De vrouw is van mening dat de rechtbank alle belangen heeft afgewogen en gerechtvaardigd tot de conclusie is gekomen dat het belang van de vrouw en de kinderen bij de verhuizing zwaarder dient te wegen.
De vrouw benadrukt dat de man al negen jaar werkloos is en al tweeëneenhalf jaar geen vaste verblijfplaats heeft. Ten tijde van het indienen van het verweerschrift in hoger beroep had de man nog steeds geen woning. De man kampt voorts met veel problemen van verschillende aard. De in het ouderschapsplan neergelegde zorgregeling is nooit uitgevoerd. De vrouw acht die zorgregeling niet (langer) in het belang van de kinderen en het is dan ook geen gegeven dat deze regeling zou herleven als de man wel een woning heeft. De vrouw merkt voorts op dat partijen al tijdens het huwelijk hebben gesproken over een verhuizing naar [D] .
Volgens de vrouw bestond er wel degelijk een financiële noodzaak om te verhuizen. De man betaalt geen bijdrage in de kosten van de kinderen. Zij ontvangt een ziektewetuitkering en haar lasten in de [streek] waren te hoog. Zij was afhankelijk van haar ouders en vrienden om rond te komen. De huidige lasten van de vrouw zijn aanzienlijk lager. Zij heeft nu recht op huurtoeslag. De moeder van de vrouw kan voorts financieel niet meer bijspringen nu de vader van de vrouw onlangs is overleden.

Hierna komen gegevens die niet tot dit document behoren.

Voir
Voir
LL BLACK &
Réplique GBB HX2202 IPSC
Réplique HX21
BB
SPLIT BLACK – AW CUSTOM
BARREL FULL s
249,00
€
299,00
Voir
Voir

De vrouw heeft de verhuizing en de schoolkeuze van de kinderen voorts zeer goed doordacht. Zij heeft contacten met de school gelegd en informatie opgedaan over de hulpverlening en de wijziging van de instantie die de ondertoezichtstelling over de kinderen uitvoert. De vrouw betwist dat de woning gezondheidsrisico’s voor de kinderen meebrengt.
De man werkt niet mee aan een overdracht omdat hij van mening is dat de huidige hulpverlener betrokken moet blijven. De huidige hulpverlening voor [kind A] is echter afgerond en er moet vervolghulpverlening worden ingezet waardoor een wijziging van therapeut in ieder geval aan de orde is.
De vrouw is voorts van mening dat de verhuizing in het belang van de kinderen is. Het gaat goed met de kinderen in hun nieuwe omgeving. Zelfs [kind A] , die aanvankelijk niet blij was met de verhuizing, heeft het erg naar zijn zin. Daarnaast had de vrouw geen netwerk in de [streek] en zij heeft dit nu wel.
De vrouw betwist dat zij het contact tussen de man en de kinderen zou frustreren. Zij wil wel dat de kinderen weten waar zij aan toe zijn. De man komt ondanks afspraken vaak niet opdagen, hij neemt niet alle kinderen mee of brengt ze eerder terug, waardoor de gezinsvoogd heeft voorgesteld het contact te reduceren tot één dag per maand.
De vrouw heeft hier ter zitting in hoger beroep het volgende aan toegevoegd. Het gaat goed met haar sinds de verhuizing, zij is financieel zelfstandig, hetgeen een last van haar schouders heeft gehaald. Zij heeft van de kinderen gehoord dat de man nu een woning heeft, maar zij heeft deze niet gezien. Zij betwist bij gebrek aan wetenschap dat de man een woning heeft. Als de man wel over een woning zou beschikken dan kan er naar een zorgregeling van een weekend in de veertien dagen worden toegewerkt. Zij is voorts van mening dat het niet in het belang van de kinderen is terug te verhuizen naar de [streek] . Zij zijn gesetteld in hun nieuwe omgeving en hebben het naar hun zin. Zij heeft ook geen woning meer in de [streek] en een terugverhuizing zou veel onrust en onzekerheid meebrengen.